● DATASET EXTRACT
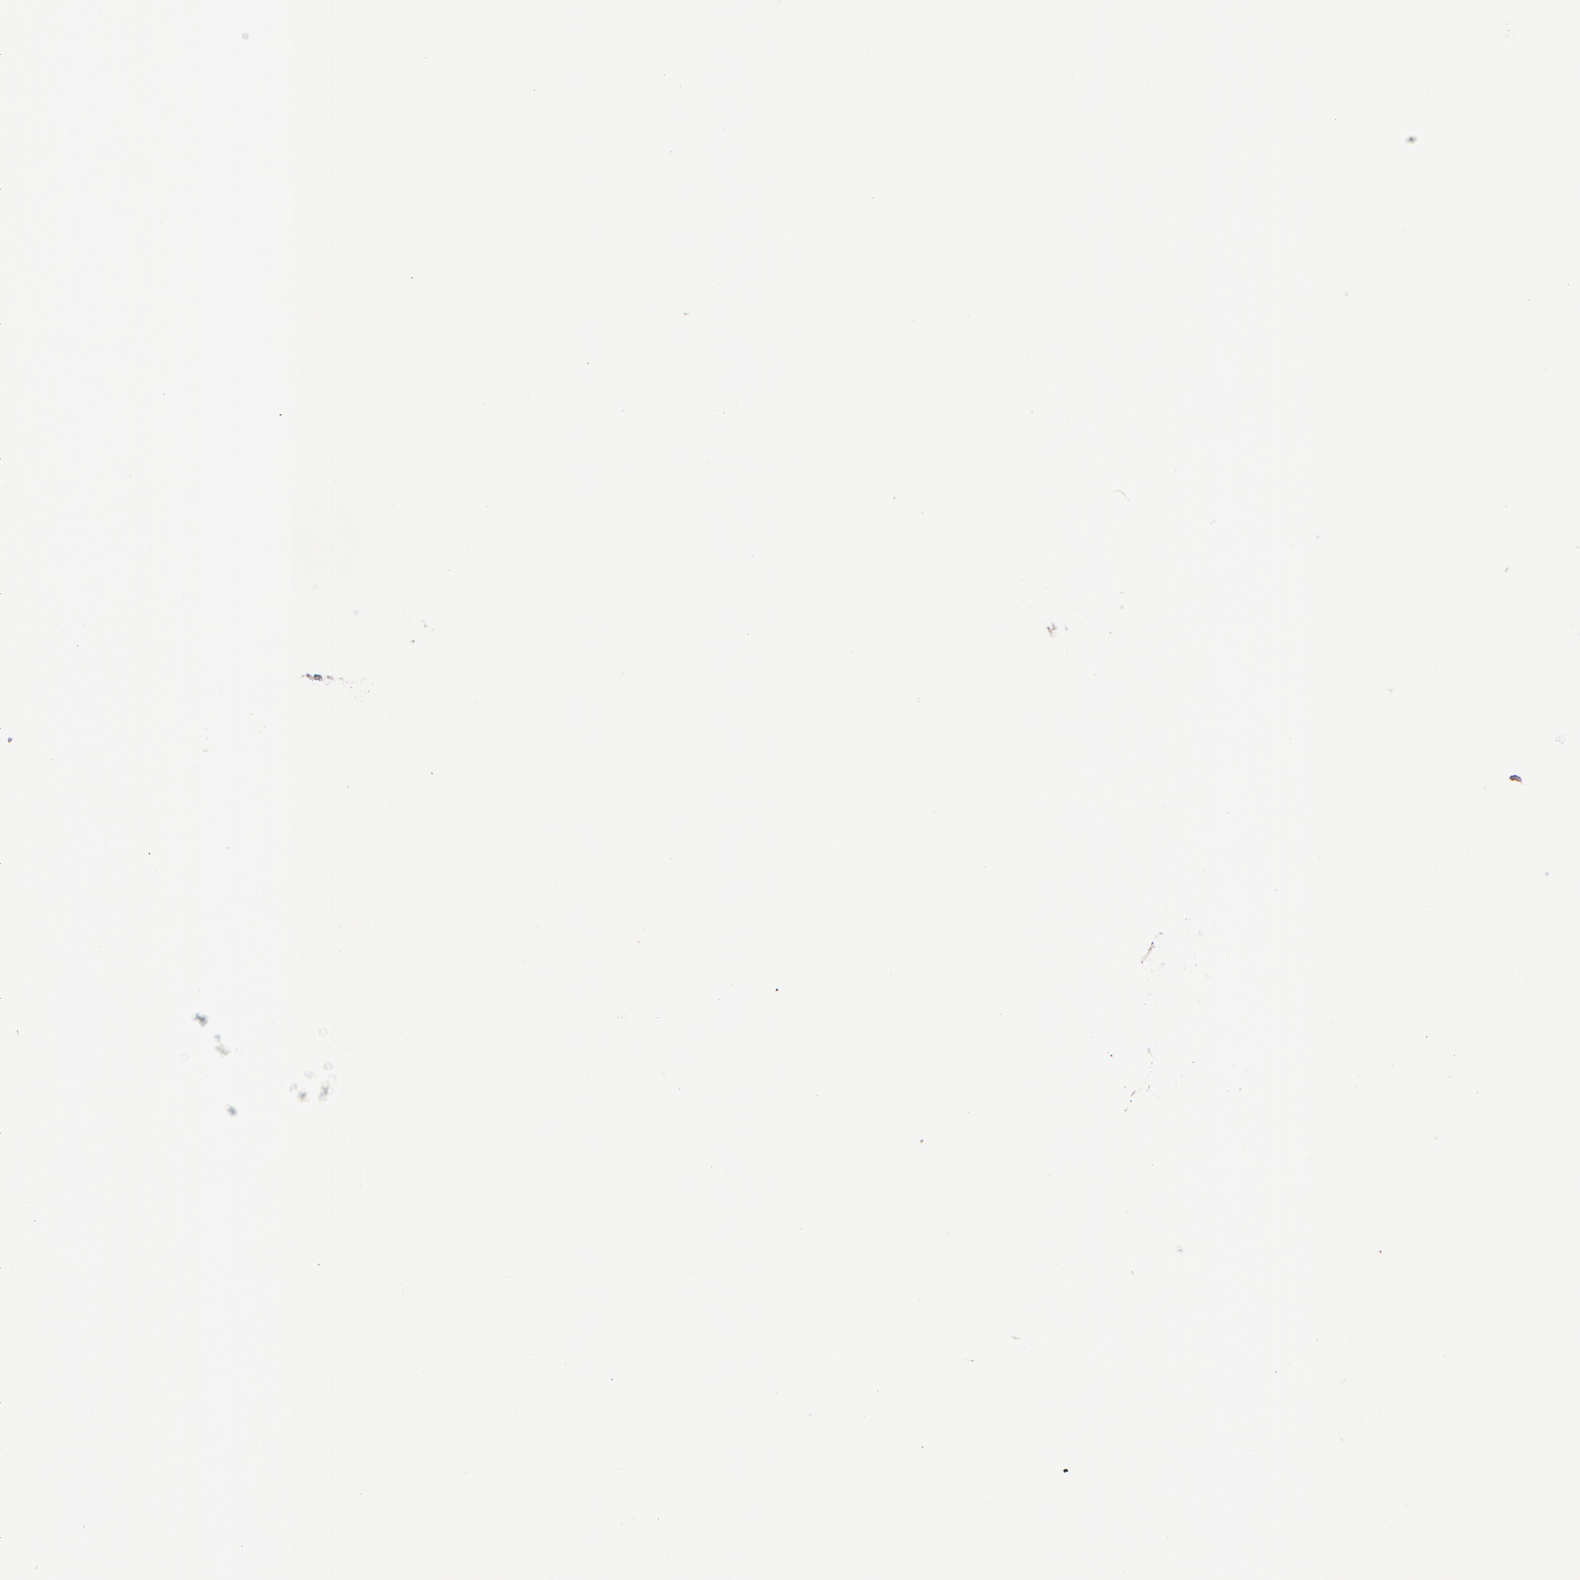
{"staining": {"intensity": "weak", "quantity": "<25%", "location": "nuclear"}, "tissue": "breast cancer", "cell_type": "Tumor cells", "image_type": "cancer", "snomed": [{"axis": "morphology", "description": "Duct carcinoma"}, {"axis": "topography", "description": "Breast"}], "caption": "Histopathology image shows no protein expression in tumor cells of breast invasive ductal carcinoma tissue.", "gene": "ZNF597", "patient": {"sex": "female", "age": 45}}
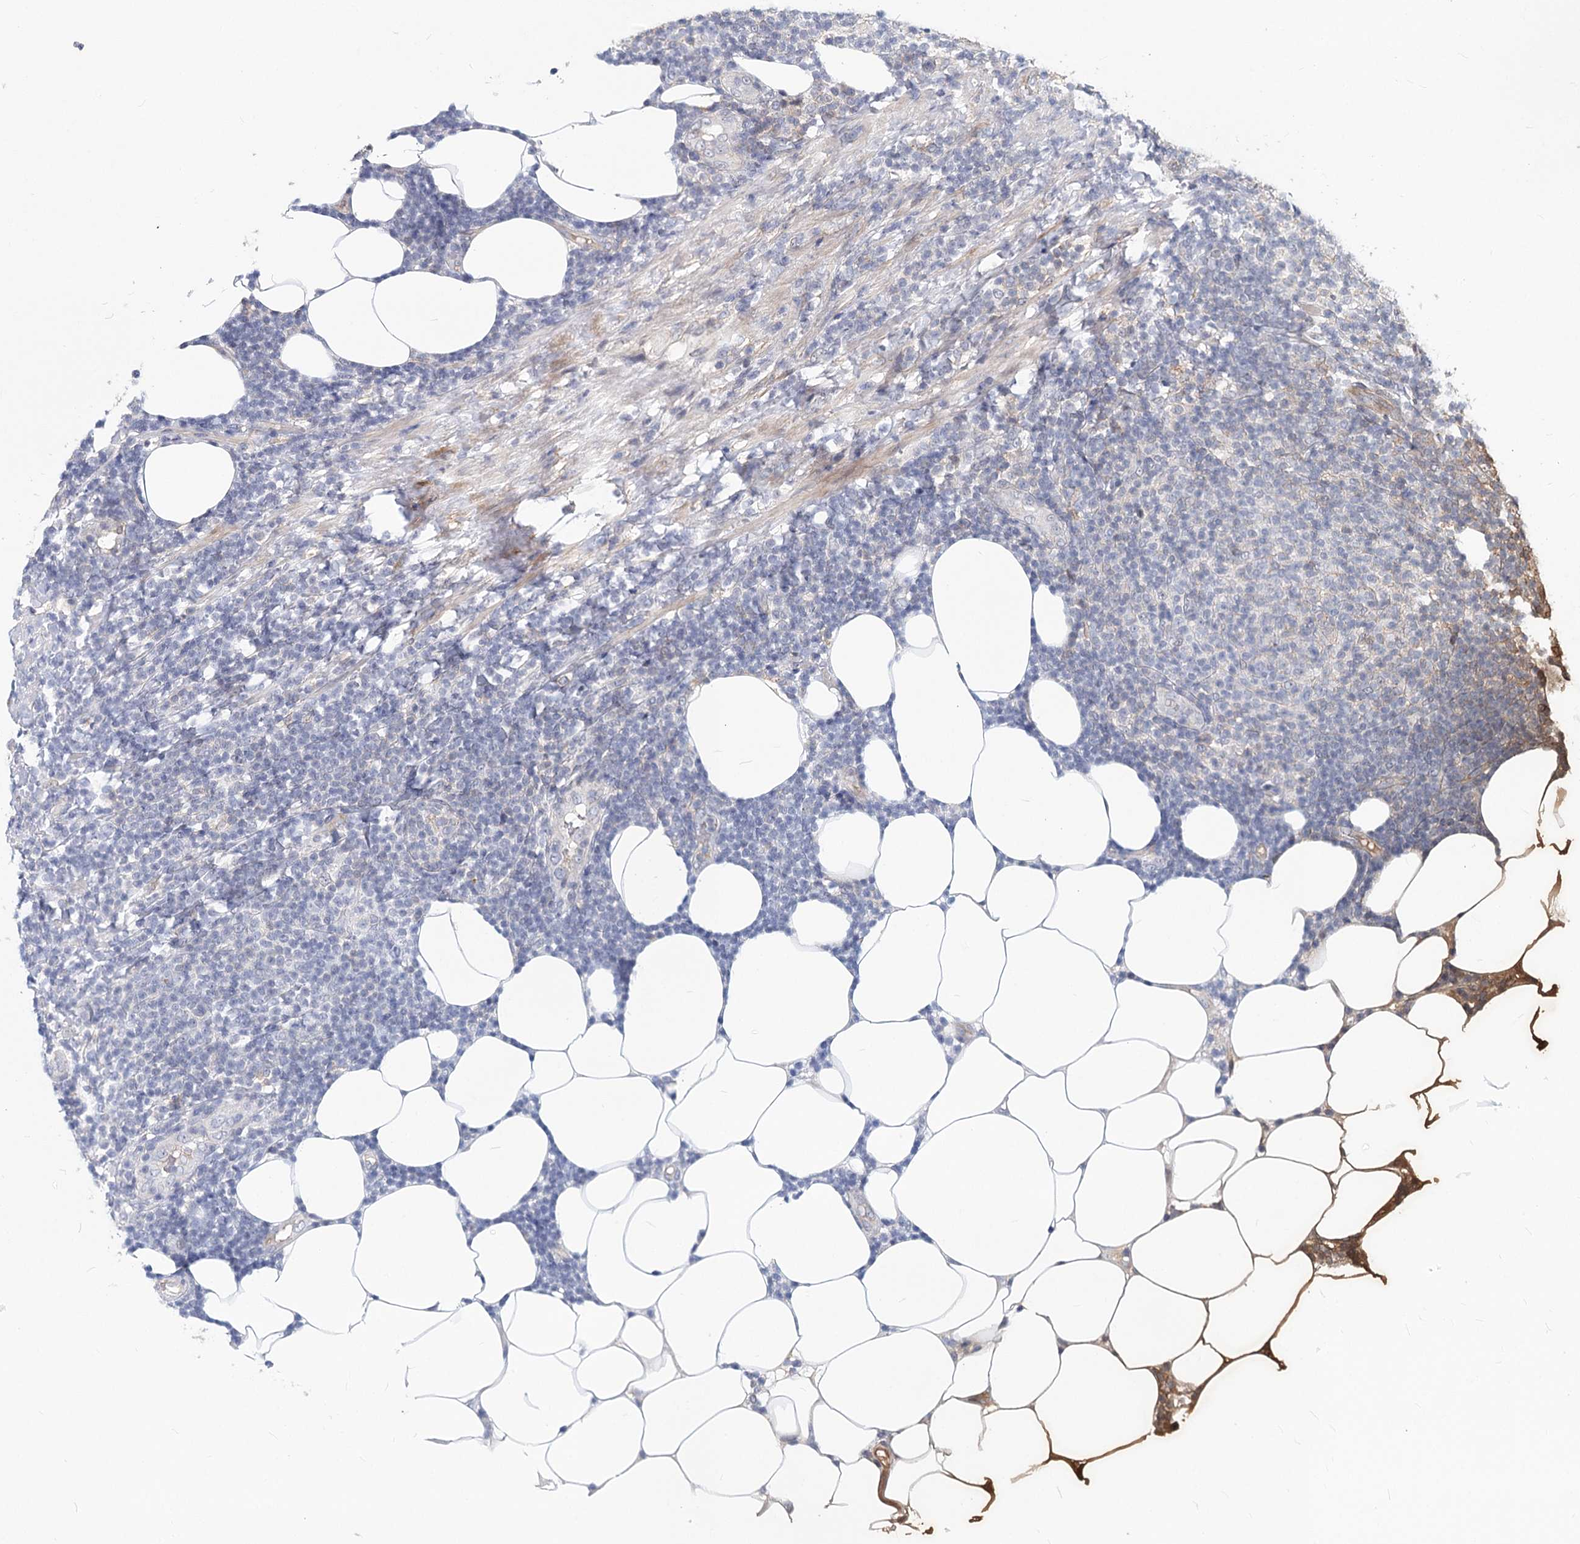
{"staining": {"intensity": "negative", "quantity": "none", "location": "none"}, "tissue": "lymphoma", "cell_type": "Tumor cells", "image_type": "cancer", "snomed": [{"axis": "morphology", "description": "Malignant lymphoma, non-Hodgkin's type, Low grade"}, {"axis": "topography", "description": "Lymph node"}], "caption": "This is an immunohistochemistry (IHC) photomicrograph of human malignant lymphoma, non-Hodgkin's type (low-grade). There is no positivity in tumor cells.", "gene": "TMEM218", "patient": {"sex": "male", "age": 66}}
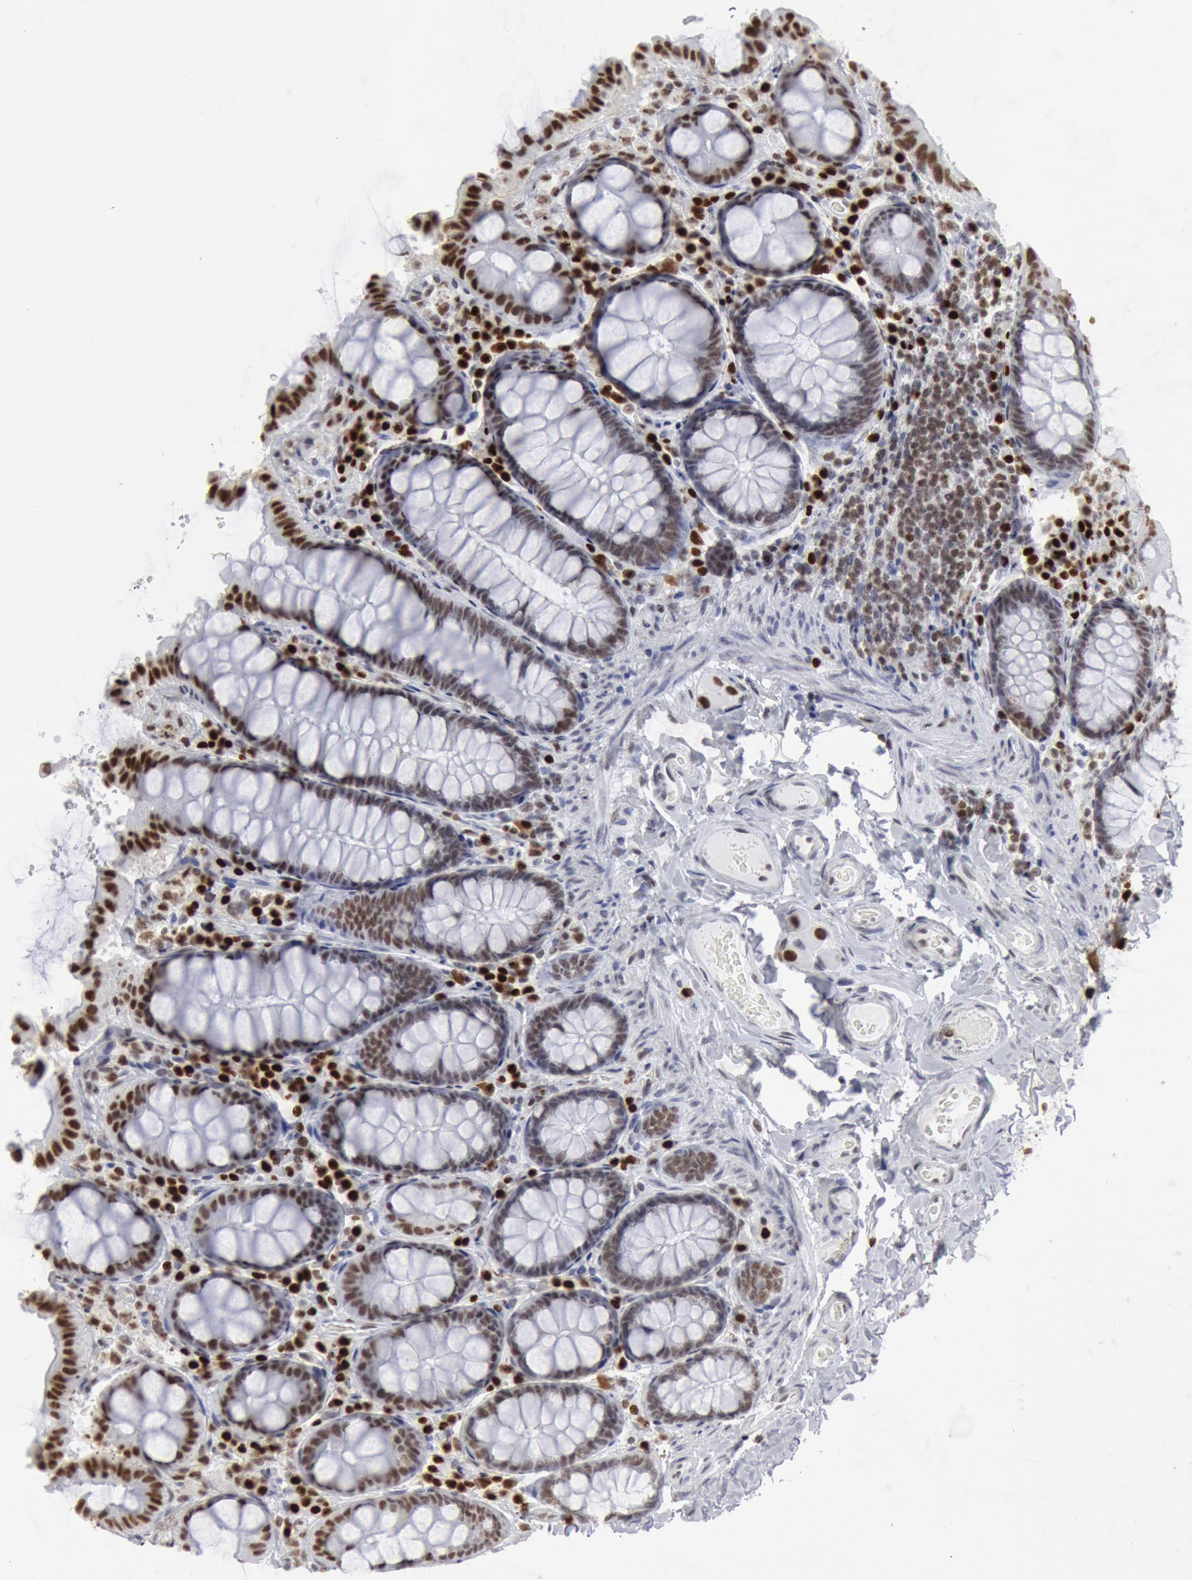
{"staining": {"intensity": "negative", "quantity": "none", "location": "none"}, "tissue": "colon", "cell_type": "Endothelial cells", "image_type": "normal", "snomed": [{"axis": "morphology", "description": "Normal tissue, NOS"}, {"axis": "topography", "description": "Colon"}], "caption": "Immunohistochemical staining of benign colon exhibits no significant positivity in endothelial cells.", "gene": "SUB1", "patient": {"sex": "female", "age": 61}}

● WORK ORDER
Lines of the material may hold the string "positivity". Copy each one that does.

● RESPONSE BOX
{"staining": {"intensity": "negative", "quantity": "none", "location": "none"}, "tissue": "lymphoma", "cell_type": "Tumor cells", "image_type": "cancer", "snomed": [{"axis": "morphology", "description": "Malignant lymphoma, non-Hodgkin's type, Low grade"}, {"axis": "topography", "description": "Lymph node"}], "caption": "This is an immunohistochemistry (IHC) photomicrograph of human malignant lymphoma, non-Hodgkin's type (low-grade). There is no positivity in tumor cells.", "gene": "TMEM218", "patient": {"sex": "male", "age": 66}}
{"staining": {"intensity": "negative", "quantity": "none", "location": "none"}, "tissue": "colon", "cell_type": "Endothelial cells", "image_type": "normal", "snomed": [{"axis": "morphology", "description": "Normal tissue, NOS"}, {"axis": "topography", "description": "Colon"}], "caption": "Immunohistochemical staining of benign colon exhibits no significant positivity in endothelial cells.", "gene": "SUB1", "patient": {"sex": "female", "age": 61}}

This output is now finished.